If we become aware that we have collected Personal Data from a child without verified parental consent, we will take steps to delete that information from our systems promptly, except where retention is required for legal purposes. If you are under 18, please do not use our Services or provide us with any Personal Data.

15. Do Not Track Signals

Some web browsers transmit "Do Not Track" (DNT) signals to websites. Because there is no universally accepted standard for how to respond to DNT signals, we do not currently respond to or alter our practices when we receive DNT signals from your browser. However, you can manage your cookie preferences through your browser settings as described in Section 10 of this Privacy Policy.

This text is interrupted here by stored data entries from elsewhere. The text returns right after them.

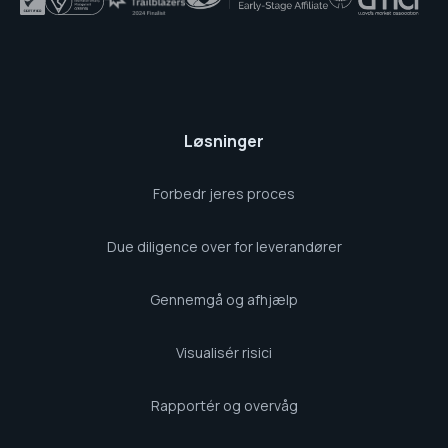
Løsninger
Forbedr jeres proces
Due diligence over for leverandører
Gennemgå og afhjælp
Visualisér risici
Rapportér og overvåg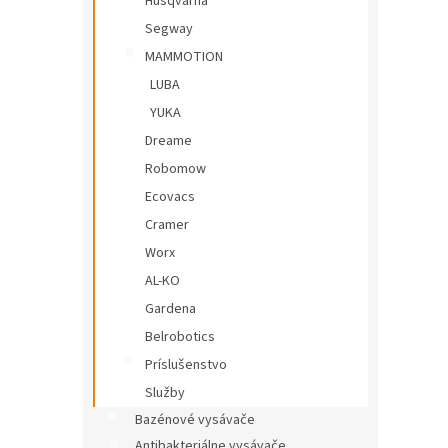
Husqvarna
dátovej sieti
20 - 70 mm
0
Segway
MAMMOTION
Aplikácia pre smartfóny cez
0
20 - 65 mm
0
Bluetooth
LUBA
YUKA
25 - 45 mm
0
Dreame
Robomow
Ecovacs
Cramer
Worx
AL-KO
Gardena
Belrobotics
Príslušenstvo
Služby
Bazénové vysávače
Antibakteriálne vysávače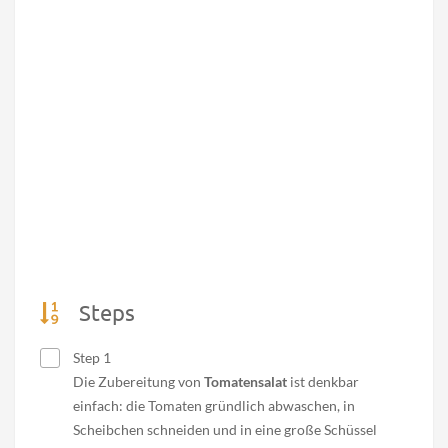
Steps
Step 1
Die Zubereitung von
Tomatensalat
ist denkbar
einfach: die Tomaten gründlich abwaschen, in
Scheibchen schneiden und in eine große Schüssel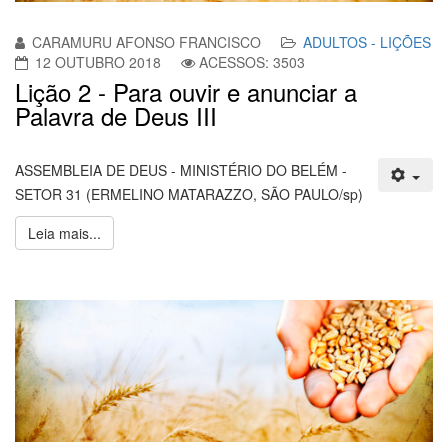
CARAMURU AFONSO FRANCISCO
ADULTOS - LIÇÕES
12 OUTUBRO 2018
ACESSOS: 3503
Lição 2 - Para ouvir e anunciar a
Palavra de Deus III
ASSEMBLEIA DE DEUS - MINISTÉRIO DO BELÉM -
SETOR 31 (ERMELINO MATARAZZO, SÃO PAULO/sp)
Leia mais...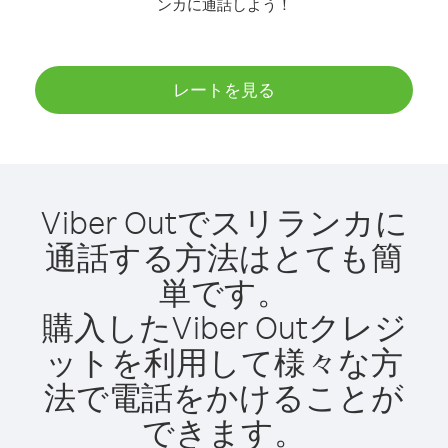
ンカに通話しよう！
レートを見る
Viber Outでスリランカに
通話する方法はとても簡
単です。
購入したViber Outクレジ
ットを利用して様々な方
法で電話をかけることが
できます。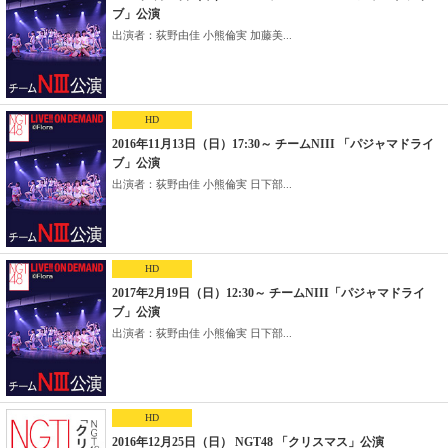
ブ」公演
出演者：荻野由佳 小熊倫実 加藤美...
HD
2016年11月13日（日）17:30～ チームNIII 「パジャマドライ
ブ」公演
出演者：荻野由佳 小熊倫実 日下部...
HD
2017年2月19日（日）12:30～ チームNIII「パジャマドライ
ブ」公演
出演者：荻野由佳 小熊倫実 日下部...
HD
2016年12月25日（日） NGT48 「クリスマス」公演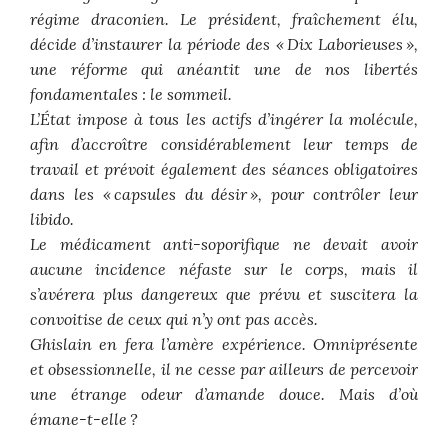
régime draconien. Le président, fraîchement élu,
décide d’instaurer la période des « Dix Laborieuses »,
une réforme qui anéantit une de nos libertés
fondamentales : le sommeil.
L’État impose à tous les actifs d’ingérer la molécule,
afin d’accroître considérablement leur temps de
travail et prévoit également des séances obligatoires
dans les « capsules du désir », pour contrôler leur
libido.
Le médicament anti-soporifique ne devait avoir
aucune incidence néfaste sur le corps, mais il
s’avérera plus dangereux que prévu et suscitera la
convoitise de ceux qui n’y ont pas accès.
Ghislain en fera l’amère expérience. Omniprésente
et obsessionnelle, il ne cesse par ailleurs de percevoir
une étrange odeur d’amande douce. Mais d’où
émane-t-elle ?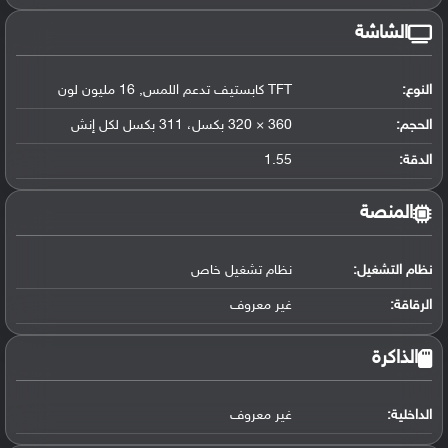
الشاشة
النوع:
TFT كابستيف تدعم اللمس, 16 مليون لون
الحجم:
360 × 320 بكسل، 311 بكسل لكل إنش
الدقة:
1.55
المنصة
نظام التشغيل
:
نظام تشغيل خاص
الرقاقة
:
غير معروف
الذاكرة
الداخلية:
غير معروف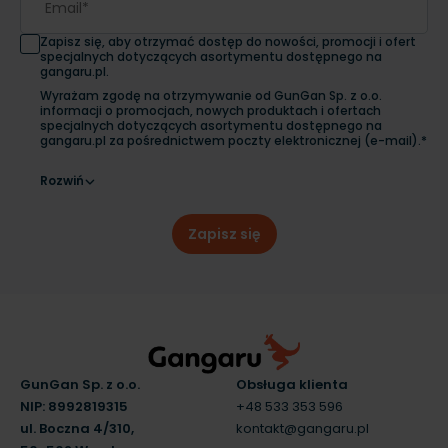
Zapisz się, aby otrzymać dostęp do nowości, promocji i ofert
specjalnych dotyczących asortymentu dostępnego na
gangaru.pl.
Wyrażam zgodę na otrzymywanie od GunGan Sp. z o.o.
informacji o promocjach, nowych produktach i ofertach
specjalnych dotyczących asortymentu dostępnego na
gangaru.pl za pośrednictwem poczty elektronicznej (e-mail).*
Rozwiń
Zapisz się
GunGan Sp. z o.o.
Obsługa klienta
NIP: 8992819315
+48 533 353 596
ul. Boczna 4/310,
kontakt@gangaru.pl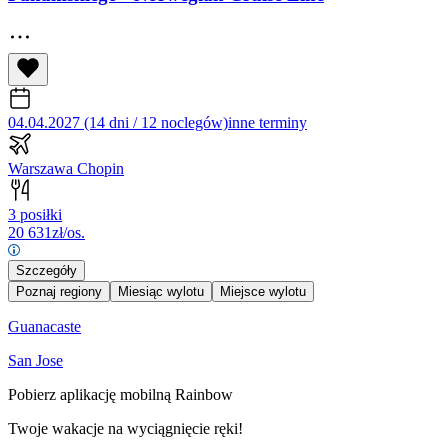
04.04.2027 (14 dni / 12 noclegów)
inne terminy
Warszawa Chopin
3 posiłki
20 631
zł/os.
Szczegóły
Poznaj regiony
Miesiąc wylotu
Miejsce wylotu
Guanacaste
San Jose
Pobierz aplikację mobilną Rainbow
Twoje wakacje na wyciągnięcie ręki!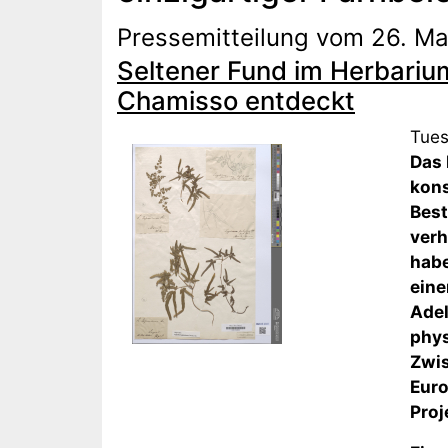
Pressemitteilung vom 26. M
Seltener Fund im Herbarium
Chamisso entdeckt
Tues
Das 
kons
Best
verh
habe
eine
Adel
phys
Zwis
Euro
Proj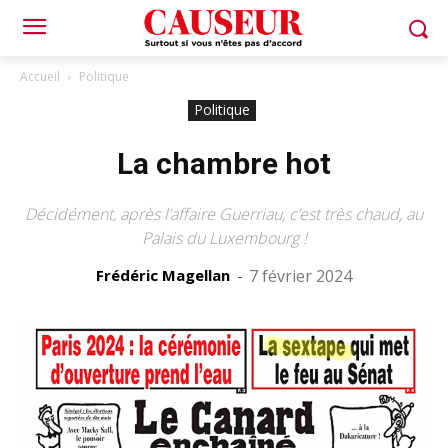
Accueil
Politique
Politique
La chambre hot
Décidément, après l’affaire Guerriau, c’est très chaud, au
Palais du Luxembourg !
Frédéric Magellan
-
7 février 2024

16. No Sale of Personal Information

We do not sell, rent, lease, or trade your Personal Data to any third party for monetary or other valuable consideration. We do not share your Personal Data with third parties for their own direct marketing purposes. We may disclose aggregate demographic and statistical information with business partners, but this information does not identify you as an individual.

17. Automated Decision-Making

We do not use your Personal Data for automated decision-making or profiling that produces legal effects concerning you or similarly significantly affects you. Our Services do not make decisions about you based solely on automated processing without human involvement.

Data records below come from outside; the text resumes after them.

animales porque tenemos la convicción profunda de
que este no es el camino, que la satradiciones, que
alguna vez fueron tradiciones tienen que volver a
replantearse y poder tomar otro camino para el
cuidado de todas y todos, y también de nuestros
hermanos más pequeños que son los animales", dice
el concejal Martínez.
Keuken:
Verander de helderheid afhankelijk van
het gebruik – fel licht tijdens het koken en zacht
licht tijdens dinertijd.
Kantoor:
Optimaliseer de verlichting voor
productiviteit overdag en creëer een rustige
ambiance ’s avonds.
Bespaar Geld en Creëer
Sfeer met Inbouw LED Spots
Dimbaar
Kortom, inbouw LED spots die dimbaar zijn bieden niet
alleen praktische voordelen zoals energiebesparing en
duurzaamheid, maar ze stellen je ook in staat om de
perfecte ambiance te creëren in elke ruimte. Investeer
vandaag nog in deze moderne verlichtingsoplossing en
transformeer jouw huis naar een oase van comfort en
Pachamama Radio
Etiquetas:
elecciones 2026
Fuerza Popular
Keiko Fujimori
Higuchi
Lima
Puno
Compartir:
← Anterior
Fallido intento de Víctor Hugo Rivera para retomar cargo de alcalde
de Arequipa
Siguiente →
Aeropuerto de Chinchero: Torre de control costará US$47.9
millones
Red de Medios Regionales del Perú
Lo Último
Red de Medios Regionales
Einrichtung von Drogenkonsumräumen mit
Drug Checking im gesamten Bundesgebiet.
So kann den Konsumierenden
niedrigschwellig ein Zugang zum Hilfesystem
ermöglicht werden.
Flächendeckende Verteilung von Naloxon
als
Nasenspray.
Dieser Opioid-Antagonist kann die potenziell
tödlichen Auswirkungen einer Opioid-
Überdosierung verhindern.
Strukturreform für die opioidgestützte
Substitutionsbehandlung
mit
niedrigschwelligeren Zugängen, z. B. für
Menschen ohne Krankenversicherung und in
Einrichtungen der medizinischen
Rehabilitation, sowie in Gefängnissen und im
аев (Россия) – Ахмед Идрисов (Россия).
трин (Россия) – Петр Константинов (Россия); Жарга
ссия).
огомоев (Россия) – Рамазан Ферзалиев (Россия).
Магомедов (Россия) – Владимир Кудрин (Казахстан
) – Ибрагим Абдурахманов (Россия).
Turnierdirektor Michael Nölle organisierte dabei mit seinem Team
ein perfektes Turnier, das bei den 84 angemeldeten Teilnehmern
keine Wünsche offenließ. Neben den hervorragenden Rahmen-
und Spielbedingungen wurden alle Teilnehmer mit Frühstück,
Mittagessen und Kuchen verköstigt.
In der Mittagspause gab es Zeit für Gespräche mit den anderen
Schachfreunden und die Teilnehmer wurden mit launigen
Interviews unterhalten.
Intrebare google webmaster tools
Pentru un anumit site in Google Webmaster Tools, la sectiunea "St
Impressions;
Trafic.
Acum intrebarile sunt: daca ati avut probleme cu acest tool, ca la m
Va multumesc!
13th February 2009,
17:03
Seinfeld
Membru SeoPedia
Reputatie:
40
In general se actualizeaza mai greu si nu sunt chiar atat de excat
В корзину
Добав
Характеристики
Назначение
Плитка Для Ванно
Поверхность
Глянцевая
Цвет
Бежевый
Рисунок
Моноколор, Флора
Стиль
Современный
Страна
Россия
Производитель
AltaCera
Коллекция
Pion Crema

18. Changes to This Privacy Policy

We may update this Privacy Policy from time to time to reflect changes in our practices, technologies, legal requirements, or other factors. We regularly review this Privacy Policy to ensure it remains accurate and up to date.

When we make material changes to this Privacy Policy, we will notify you by one or more of the following methods:

Sending an email to the address associated with your account.
Posting a prominent notice on our Website or within the Platform.
Displaying a notification when you next log in to the Platform.

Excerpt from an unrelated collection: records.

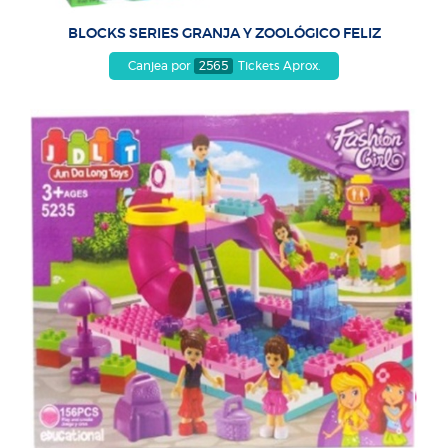
BLOCKS SERIES GRANJA Y ZOOLÓGICO FELIZ
Canjea por
2565
Tickets Aprox.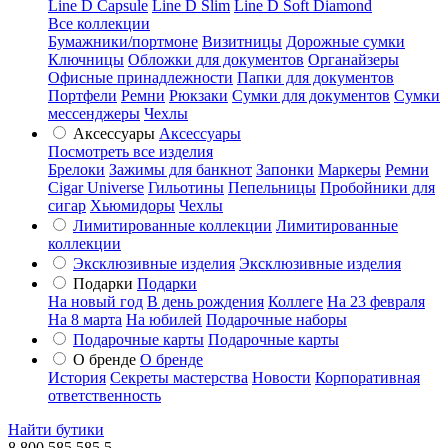
Line D Capsule
Line D Slim
Line D Soft Diamond
Все коллекции
Бумажники/портмоне
Визитницы
Дорожные сумки
Ключницы
Обложки для документов
Органайзеры
Офисные принадлежности
Папки для документов
Портфели
Ремни
Рюкзаки
Сумки для документов
Сумки
мессенджеры
Чехлы
Аксессуары
Аксессуары
Посмотреть все изделия
Брелоки
Зажимы для банкнот
Запонки
Маркеры
Ремни
Cigar Universe
Гильотины
Пепельницы
Пробойники для
сигар
Хьюмидоры
Чехлы
Лимитированные коллекции
Лимитированные
коллекции
Эксклюзивные изделия
Эксклюзивные изделия
Подарки
Подарки
На новый год
В день рождения
Коллеге
На 23 февраля
На 8 марта
На юбилей
Подарочные наборы
Подарочные карты
Подарочные карты
О бренде
О бренде
История
Секреты мастерства
Новости
Корпоративная
ответственность
Найти бутики
8 800 585 585 5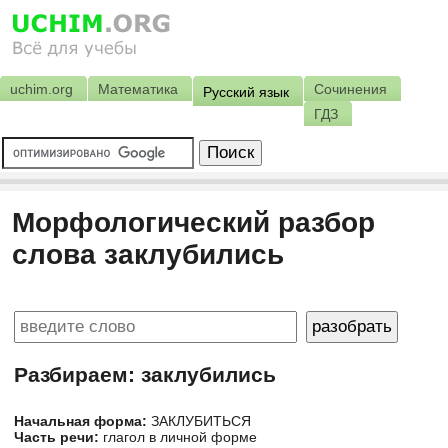
uchim.org
Математика
Сочинения
Русский язык
ГДЗ
Морфологический разбор
слова заклубились
Разбираем: заклубились
Начальная форма:
ЗАКЛУБИТЬСЯ
Часть речи:
глагол в личной форме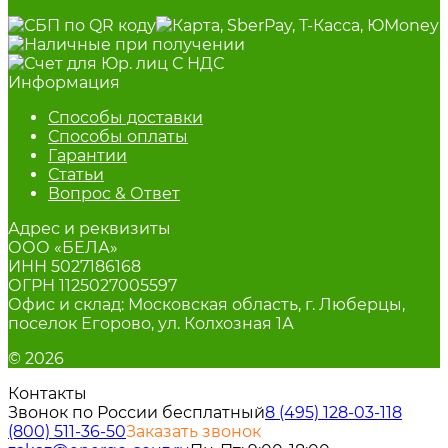
Информация
Способы доставки
Способы оплаты
Гарантии
Статьи
Вопрос & Ответ
Адрес и реквизиты
ООО «БЕЛА»
ИНН 5027186168
ОГРН 1125027005597
Офис и склад: Московская область, г. Люберцы,
поселок Егорово, ул. Колхозная 1А
© 2026
Контакты
Звонок по России бесплатный
8 (495) 128-03-11
8
(800) 511-36-50
Заказать звонок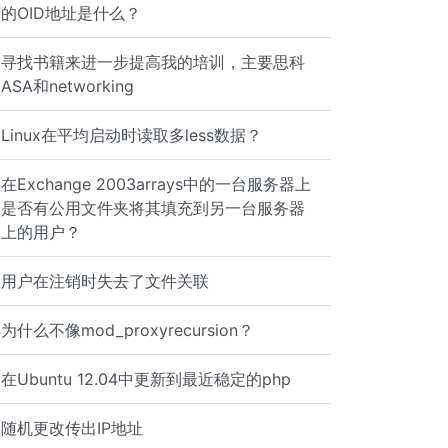
的OID地址是什么？
寻找书籍来进一步提高我的培训，主要思科
ASA和networking
Linux在平均启动时读取多less数据？
在Exchange 2003arrays中的一台服务器上
是否有公用文件夹将其填充到另一台服务器
上的用户？
用户在注销时失去了文件关联
为什么不像mod_proxyrecursion？
在Ubuntu 12.04中更新到最近稳定的php
随机更改传出IP地址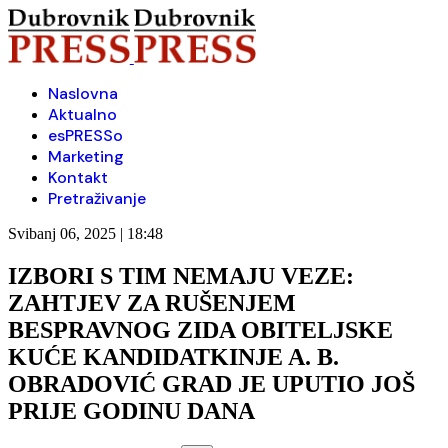
Naslovna
Aktualno
esPRESSo
Marketing
Kontakt
Pretraživanje
Svibanj 06, 2025 | 18:48
IZBORI S TIM NEMAJU VEZE:
ZAHTJEV ZA RUŠENJEM
BESPRAVNOG ZIDA OBITELJSKE
KUĆE KANDIDATKINJE A. B.
OBRADOVIĆ GRAD JE UPUTIO JOŠ
PRIJE GODINU DANA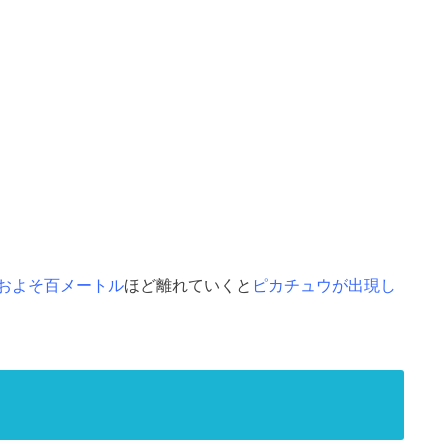
およそ百メートル
ほど離れていくと
ピカチュウが出現し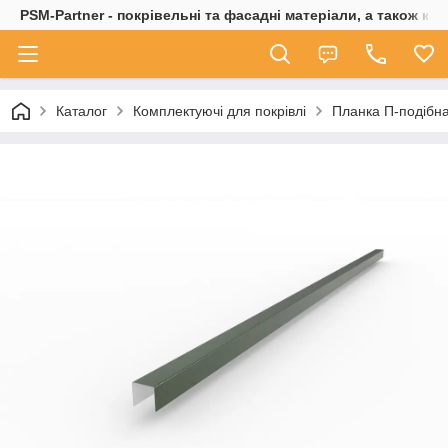
PSM-Partner - покрівельні та фасадні матеріали, а також ко
Каталог
Комплектуючі для покрівлі
Планка П-подібна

We will provide such notice at least 30 days before the material changes take effect, unless a shorter notice period is required by applicable law.

Non-material changes, such as corrections of typographical errors or clarifications that do not affect your rights or obligations, may be made without prior notice.

Your continued use of the Services after the effective date of the updated Privacy Policy constitutes your acceptance of the changes. If you do not agree with the updated Privacy Policy, you should stop using the Services and close your account before the changes take effect.

We encourage you to review this Privacy Policy periodically to stay informed about how we collect, use, and protect your data. The "Last updated" date at the top of this page indicates when this Privacy Policy was last revised.

19. Governing Law

This Privacy Policy shall be governed by and construed in accordance with the laws of the Republic of Poland, without regard to its conflict of laws provisions, and in compliance with the General Data Protection Regulation (GDPR) and other applicable data protection legislation.

Any disputes arising out of or in connection with this Privacy Policy shall be submitted to the exclusive jurisdiction of the courts competent for the city of Kraków, Poland, without prejudice to your right to lodge a complaint with a supervisory data protection authority or to bring proceedings before the courts of the EU member state in which you are domiciled.

20. Contact Information

If you have any questions, concerns, or requests regarding this Privacy Policy, our data processing practices, or if you wish to exercise any of your data protection rights, please contact us:

Tomedio Tomasz Bajorek

Kraków, Poland

Email: contact@doxtly.com

Website: doxtly.com

We will make every effort to respond to your inquiry in a timely manner and within the timeframes required by applicable law. For data protection inquiries, we will respond within one calendar month of receipt, as required by the GDPR.

If you are not satisfied with our response to your complaint or inquiry, you have the right to lodge a complaint with the relevant supervisory data protection authority, as described in Section 11 of this Privacy Policy.